The World Health Organization says public awareness campaigns in Nigeria and Guinea have inspired “cautious optimism" that the Ebola crisis in those nations could soon improve. The WHO warns these gains do not mean the outbreak is “under control,” saying “progress is fragile, with a real risk that the outbreak could experience another flare-up.”

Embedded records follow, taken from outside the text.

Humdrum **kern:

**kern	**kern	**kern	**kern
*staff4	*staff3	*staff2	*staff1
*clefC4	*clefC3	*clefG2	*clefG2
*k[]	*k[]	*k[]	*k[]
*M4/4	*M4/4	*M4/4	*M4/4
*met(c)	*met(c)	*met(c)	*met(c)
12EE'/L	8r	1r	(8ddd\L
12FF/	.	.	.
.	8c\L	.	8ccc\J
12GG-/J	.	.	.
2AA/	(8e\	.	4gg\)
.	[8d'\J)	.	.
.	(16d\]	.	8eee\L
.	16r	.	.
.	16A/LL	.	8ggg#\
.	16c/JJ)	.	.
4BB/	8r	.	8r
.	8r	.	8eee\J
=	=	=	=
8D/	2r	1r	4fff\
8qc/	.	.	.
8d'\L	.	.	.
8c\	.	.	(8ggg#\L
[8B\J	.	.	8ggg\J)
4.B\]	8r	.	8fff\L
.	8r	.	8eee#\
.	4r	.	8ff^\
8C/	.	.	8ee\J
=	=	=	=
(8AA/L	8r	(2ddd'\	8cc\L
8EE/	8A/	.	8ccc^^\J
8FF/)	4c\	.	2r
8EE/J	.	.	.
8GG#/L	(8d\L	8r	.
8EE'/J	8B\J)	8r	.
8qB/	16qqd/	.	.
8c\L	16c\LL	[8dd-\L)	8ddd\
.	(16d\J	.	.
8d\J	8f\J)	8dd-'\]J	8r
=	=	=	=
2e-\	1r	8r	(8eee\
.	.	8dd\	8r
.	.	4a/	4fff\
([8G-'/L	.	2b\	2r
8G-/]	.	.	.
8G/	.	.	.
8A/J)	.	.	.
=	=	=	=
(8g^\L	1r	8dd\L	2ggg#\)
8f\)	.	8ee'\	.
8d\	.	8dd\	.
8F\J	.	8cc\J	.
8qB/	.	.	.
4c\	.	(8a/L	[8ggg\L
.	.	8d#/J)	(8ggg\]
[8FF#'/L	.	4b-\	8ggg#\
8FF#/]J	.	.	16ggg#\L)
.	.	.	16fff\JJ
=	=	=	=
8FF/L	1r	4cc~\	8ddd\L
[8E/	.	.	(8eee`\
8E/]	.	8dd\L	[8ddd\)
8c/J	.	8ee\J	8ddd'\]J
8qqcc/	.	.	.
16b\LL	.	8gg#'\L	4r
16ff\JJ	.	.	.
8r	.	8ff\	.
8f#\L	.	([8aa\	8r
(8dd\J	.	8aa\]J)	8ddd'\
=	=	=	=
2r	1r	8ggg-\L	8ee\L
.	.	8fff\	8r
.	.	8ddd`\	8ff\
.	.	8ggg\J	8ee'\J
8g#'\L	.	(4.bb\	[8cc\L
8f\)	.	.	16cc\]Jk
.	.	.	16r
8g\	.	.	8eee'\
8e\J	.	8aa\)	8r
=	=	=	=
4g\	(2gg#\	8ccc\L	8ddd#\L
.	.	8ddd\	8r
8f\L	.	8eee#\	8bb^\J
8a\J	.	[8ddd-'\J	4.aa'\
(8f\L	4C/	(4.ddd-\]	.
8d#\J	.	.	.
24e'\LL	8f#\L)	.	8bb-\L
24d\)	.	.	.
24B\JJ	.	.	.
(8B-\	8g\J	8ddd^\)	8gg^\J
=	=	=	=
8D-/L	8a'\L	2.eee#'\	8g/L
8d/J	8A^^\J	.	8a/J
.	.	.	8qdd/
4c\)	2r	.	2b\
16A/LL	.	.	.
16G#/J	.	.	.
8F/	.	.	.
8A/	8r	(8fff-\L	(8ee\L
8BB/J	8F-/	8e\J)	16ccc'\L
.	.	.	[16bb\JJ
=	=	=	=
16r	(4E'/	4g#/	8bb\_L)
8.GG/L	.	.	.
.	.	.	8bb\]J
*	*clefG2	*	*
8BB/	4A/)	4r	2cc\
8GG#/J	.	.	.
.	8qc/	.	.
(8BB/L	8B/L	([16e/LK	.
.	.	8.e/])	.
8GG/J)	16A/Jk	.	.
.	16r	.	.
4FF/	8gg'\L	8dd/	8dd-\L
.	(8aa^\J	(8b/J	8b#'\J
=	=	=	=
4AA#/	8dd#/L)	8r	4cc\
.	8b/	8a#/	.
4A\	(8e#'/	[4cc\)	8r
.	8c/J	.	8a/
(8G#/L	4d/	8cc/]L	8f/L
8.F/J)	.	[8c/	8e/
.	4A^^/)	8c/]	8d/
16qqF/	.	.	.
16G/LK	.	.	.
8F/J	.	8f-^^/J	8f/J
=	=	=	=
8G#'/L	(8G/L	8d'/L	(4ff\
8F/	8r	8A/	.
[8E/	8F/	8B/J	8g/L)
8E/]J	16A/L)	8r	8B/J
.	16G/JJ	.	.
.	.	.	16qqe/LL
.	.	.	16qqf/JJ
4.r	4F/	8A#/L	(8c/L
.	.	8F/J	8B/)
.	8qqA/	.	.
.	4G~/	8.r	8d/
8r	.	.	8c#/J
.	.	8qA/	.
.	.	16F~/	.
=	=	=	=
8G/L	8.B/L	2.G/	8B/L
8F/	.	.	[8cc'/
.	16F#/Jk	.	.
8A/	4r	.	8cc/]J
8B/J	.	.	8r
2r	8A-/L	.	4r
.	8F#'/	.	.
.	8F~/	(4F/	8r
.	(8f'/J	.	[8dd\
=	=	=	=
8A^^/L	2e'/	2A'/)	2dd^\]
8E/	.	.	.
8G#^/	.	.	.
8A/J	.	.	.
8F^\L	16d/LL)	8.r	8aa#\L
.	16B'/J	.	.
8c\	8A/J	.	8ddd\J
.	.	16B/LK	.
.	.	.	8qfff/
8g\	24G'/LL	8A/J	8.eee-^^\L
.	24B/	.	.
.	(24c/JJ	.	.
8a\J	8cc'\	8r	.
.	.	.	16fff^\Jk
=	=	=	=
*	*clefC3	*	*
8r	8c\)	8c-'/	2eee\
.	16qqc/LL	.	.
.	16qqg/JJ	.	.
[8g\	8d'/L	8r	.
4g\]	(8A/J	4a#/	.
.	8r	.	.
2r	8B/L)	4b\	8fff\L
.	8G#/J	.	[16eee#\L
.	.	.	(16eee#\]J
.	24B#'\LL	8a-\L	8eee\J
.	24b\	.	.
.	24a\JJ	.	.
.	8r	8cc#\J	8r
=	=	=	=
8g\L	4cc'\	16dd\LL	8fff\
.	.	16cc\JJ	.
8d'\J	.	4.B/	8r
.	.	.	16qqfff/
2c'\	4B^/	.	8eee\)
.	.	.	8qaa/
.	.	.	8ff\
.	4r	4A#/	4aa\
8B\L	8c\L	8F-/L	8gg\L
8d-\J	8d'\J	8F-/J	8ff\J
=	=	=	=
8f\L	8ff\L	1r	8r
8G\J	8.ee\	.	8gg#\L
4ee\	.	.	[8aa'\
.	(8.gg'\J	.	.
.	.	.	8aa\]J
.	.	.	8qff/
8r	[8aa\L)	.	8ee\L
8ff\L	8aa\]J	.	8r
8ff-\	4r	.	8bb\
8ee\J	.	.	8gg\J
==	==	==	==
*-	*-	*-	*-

Health care workers in Nigeria have seemingly kept the outbreak limited to a small group of people connected to Patrick Sawyer, a Liberian-American man who collapsed in a Lagos airport and later died in Nigerian care. Sawyer traveled to Nigeria in late July during a peak in international and local concern over the outbreak. Nigeria moved quickly to monitor and isolate any potential contacts of Sawyer’s, but with differing results, further fueling speculation Nigeria would be hit hard by the viral disease.

Likewise in Guinea, WHO says public awareness of the threat of Ebola is noticeably higher than in Liberia and Sierra Leone. Community leaders have opened up 26 villages previously resistant to outside medical aid, allowing health care workers access to at-risk and affected communities.

Health officials have repeatedly cited the lack of education about Ebola as a primary factor in its uncontrolled spread throughout West Africa. Many communities refuse to break from traditional medicinal and burial methods that exacerbate Ebola’s spread.

The death toll has now risen above 1,200 across the region, with 113 cases and 84 deaths between Aug. 14-16, according to WHO and local ministries of health. Doctors Without Borders, which has been responding directly to the outbreak since it started in March, expects it to last "at least six months."